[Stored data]
++++
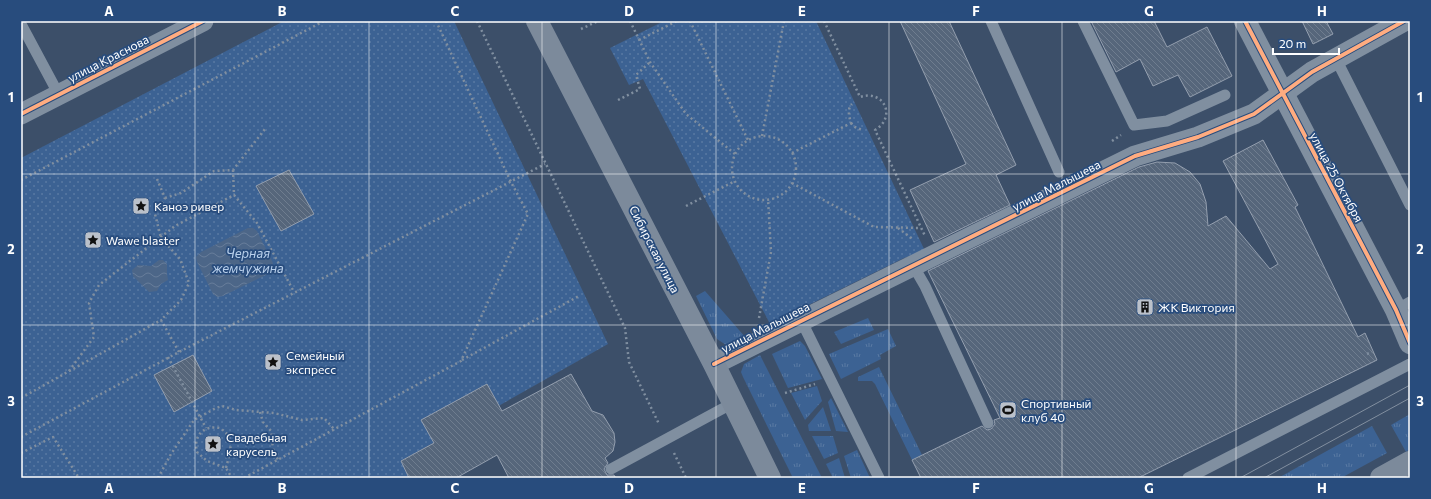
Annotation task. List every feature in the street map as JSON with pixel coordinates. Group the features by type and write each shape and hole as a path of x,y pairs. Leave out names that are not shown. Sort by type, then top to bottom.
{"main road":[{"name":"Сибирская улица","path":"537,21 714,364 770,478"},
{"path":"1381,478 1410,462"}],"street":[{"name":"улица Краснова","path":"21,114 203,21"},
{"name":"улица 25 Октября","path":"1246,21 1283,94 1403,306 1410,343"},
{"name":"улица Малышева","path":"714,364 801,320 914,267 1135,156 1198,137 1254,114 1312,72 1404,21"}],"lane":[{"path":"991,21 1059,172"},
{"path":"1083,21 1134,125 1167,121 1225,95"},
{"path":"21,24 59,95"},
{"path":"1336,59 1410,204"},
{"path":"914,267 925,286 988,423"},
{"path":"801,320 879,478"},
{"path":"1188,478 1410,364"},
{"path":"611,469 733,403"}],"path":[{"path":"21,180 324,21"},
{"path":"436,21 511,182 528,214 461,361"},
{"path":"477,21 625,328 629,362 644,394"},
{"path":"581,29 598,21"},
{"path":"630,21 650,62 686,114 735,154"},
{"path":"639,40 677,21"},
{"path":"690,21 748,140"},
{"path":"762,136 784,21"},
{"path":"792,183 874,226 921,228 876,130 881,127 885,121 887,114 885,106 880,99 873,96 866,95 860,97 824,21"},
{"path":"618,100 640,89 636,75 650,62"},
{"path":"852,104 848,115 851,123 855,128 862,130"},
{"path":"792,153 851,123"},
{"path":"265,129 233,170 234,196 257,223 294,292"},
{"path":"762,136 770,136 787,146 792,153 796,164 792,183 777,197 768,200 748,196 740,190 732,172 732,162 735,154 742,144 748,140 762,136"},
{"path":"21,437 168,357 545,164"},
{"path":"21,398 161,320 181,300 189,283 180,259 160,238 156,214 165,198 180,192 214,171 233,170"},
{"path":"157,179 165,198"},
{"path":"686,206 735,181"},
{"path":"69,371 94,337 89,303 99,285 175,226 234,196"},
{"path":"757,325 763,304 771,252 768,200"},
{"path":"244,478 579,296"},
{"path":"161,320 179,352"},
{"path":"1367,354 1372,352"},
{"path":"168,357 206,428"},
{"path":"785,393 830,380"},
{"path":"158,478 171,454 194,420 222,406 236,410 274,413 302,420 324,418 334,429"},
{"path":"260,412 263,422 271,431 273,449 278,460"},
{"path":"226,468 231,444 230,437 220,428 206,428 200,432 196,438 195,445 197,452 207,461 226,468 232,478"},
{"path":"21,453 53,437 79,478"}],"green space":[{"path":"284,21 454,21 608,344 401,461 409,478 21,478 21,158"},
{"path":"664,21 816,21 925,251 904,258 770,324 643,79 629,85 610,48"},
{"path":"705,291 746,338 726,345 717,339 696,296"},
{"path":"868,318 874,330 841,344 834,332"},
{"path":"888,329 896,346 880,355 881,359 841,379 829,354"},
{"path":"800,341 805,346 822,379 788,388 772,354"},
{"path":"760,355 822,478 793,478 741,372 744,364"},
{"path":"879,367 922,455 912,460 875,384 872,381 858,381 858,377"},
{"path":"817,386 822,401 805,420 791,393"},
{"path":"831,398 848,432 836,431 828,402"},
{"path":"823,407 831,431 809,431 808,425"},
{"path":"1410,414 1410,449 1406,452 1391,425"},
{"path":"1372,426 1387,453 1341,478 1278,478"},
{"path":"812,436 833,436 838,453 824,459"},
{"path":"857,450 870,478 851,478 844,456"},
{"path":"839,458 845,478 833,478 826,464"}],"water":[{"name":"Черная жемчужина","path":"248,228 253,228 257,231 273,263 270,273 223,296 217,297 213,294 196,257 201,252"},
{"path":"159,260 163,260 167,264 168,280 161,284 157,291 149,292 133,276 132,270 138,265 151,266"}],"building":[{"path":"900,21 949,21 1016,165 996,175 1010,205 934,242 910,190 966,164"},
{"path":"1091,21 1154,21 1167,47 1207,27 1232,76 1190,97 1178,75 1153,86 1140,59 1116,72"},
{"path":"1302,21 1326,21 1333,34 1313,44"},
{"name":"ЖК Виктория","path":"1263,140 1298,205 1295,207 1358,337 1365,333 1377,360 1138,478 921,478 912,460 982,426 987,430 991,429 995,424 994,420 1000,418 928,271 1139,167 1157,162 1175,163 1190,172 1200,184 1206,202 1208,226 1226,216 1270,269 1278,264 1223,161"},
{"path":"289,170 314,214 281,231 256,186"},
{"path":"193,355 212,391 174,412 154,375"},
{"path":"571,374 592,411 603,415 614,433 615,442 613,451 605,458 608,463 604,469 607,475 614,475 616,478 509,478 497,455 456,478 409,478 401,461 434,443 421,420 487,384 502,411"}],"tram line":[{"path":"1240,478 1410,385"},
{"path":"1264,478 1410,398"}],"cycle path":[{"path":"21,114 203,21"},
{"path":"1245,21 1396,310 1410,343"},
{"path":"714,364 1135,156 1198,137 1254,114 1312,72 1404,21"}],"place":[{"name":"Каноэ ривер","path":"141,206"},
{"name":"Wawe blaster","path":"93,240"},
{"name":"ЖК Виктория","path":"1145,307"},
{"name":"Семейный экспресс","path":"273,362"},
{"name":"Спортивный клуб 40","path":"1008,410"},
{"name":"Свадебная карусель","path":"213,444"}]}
++++
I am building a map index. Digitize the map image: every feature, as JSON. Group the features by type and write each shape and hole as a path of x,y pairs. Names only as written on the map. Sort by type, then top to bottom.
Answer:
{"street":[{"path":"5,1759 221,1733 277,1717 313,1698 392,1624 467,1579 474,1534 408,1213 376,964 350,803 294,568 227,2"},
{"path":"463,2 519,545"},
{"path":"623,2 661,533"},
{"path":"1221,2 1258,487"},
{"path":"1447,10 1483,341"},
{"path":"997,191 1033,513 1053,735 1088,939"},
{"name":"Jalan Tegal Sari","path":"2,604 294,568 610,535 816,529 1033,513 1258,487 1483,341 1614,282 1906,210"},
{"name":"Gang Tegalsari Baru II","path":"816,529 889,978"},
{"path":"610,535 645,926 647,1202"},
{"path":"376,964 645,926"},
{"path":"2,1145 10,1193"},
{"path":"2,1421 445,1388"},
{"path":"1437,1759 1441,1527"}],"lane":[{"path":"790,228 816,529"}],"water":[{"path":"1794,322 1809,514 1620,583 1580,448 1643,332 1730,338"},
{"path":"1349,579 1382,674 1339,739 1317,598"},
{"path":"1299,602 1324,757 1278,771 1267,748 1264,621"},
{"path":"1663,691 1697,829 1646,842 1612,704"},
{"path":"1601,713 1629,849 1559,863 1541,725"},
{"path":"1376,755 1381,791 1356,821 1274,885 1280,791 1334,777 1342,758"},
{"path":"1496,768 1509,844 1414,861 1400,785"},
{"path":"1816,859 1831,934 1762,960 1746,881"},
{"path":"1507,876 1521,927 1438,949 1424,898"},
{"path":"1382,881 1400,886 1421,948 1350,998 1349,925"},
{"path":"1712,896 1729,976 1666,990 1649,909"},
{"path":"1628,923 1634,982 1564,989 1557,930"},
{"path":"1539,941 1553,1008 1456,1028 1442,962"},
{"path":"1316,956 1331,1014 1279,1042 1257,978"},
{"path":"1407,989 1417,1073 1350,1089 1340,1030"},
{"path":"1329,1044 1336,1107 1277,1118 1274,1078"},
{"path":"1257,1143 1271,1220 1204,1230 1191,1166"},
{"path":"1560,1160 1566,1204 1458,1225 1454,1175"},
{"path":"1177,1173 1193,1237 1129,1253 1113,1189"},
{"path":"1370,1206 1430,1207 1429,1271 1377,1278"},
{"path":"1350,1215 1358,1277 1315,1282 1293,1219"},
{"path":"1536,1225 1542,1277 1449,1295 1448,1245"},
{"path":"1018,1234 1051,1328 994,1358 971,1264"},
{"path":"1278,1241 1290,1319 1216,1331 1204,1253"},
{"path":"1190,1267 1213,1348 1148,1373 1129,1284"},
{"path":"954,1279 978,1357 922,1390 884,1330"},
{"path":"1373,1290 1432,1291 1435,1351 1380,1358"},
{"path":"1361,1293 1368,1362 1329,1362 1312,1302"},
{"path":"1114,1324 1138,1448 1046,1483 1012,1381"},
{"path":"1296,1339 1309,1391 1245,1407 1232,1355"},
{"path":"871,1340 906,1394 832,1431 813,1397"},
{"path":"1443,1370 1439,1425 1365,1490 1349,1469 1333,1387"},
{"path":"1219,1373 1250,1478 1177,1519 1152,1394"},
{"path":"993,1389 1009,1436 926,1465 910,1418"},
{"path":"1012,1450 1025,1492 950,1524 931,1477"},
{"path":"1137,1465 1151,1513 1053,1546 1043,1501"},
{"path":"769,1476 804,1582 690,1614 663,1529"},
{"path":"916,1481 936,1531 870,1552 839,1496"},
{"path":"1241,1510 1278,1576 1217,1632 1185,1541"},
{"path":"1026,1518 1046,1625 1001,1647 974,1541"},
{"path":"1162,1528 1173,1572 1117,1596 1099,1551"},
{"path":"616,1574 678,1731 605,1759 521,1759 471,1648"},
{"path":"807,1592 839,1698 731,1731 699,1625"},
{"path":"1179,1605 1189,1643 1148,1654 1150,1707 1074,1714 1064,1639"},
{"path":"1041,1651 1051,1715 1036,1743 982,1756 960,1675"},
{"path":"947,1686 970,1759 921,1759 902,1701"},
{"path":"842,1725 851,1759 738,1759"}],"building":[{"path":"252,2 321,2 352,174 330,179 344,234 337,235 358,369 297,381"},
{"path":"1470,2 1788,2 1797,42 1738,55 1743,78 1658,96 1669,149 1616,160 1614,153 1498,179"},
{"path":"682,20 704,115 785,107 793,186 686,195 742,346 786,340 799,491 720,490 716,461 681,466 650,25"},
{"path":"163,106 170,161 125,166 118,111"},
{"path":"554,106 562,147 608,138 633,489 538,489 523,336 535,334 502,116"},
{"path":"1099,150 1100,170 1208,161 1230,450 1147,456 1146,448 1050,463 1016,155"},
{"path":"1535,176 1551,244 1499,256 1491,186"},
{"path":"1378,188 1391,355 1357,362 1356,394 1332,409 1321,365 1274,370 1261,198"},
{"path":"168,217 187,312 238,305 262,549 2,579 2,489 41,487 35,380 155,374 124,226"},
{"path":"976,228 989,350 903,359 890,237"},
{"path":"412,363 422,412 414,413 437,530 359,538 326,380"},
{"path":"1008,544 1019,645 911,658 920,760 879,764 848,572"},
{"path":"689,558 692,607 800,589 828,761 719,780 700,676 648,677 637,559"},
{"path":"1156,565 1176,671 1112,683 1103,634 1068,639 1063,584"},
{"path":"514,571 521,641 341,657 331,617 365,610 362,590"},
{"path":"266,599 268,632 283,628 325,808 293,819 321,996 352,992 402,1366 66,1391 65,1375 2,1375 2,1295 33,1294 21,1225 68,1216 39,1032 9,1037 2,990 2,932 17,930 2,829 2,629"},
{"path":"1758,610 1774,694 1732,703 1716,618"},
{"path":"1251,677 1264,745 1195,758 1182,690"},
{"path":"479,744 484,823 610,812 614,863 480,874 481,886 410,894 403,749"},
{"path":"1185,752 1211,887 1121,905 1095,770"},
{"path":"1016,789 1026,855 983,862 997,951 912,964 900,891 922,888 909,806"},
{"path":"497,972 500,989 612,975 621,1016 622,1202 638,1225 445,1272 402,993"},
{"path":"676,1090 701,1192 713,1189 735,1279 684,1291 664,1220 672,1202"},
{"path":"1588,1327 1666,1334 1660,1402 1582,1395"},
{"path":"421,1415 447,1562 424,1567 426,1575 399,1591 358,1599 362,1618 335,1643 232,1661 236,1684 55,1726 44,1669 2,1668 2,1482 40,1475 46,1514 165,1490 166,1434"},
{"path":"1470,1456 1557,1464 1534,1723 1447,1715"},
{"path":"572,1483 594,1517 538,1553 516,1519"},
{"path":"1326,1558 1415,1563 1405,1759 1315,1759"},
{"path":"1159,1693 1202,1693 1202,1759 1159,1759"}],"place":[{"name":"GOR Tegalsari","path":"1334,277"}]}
++++
EXERCISE REQUIREMENTS. Check every line of the records, and copy the ones that hold the word "Виктория".

ANSWER BELOW.
{"name":"ЖК Виктория","path":"1263,140 1298,205 1295,207 1358,337 1365,333 1377,360 1138,478 921,478 912,460 982,426 987,430 991,429 995,424 994,420 1000,418 928,271 1139,167 1157,162 1175,163 1190,172 1200,184 1206,202 1208,226 1226,216 1270,269 1278,264 1223,161"},
{"name":"ЖК Виктория","path":"1145,307"},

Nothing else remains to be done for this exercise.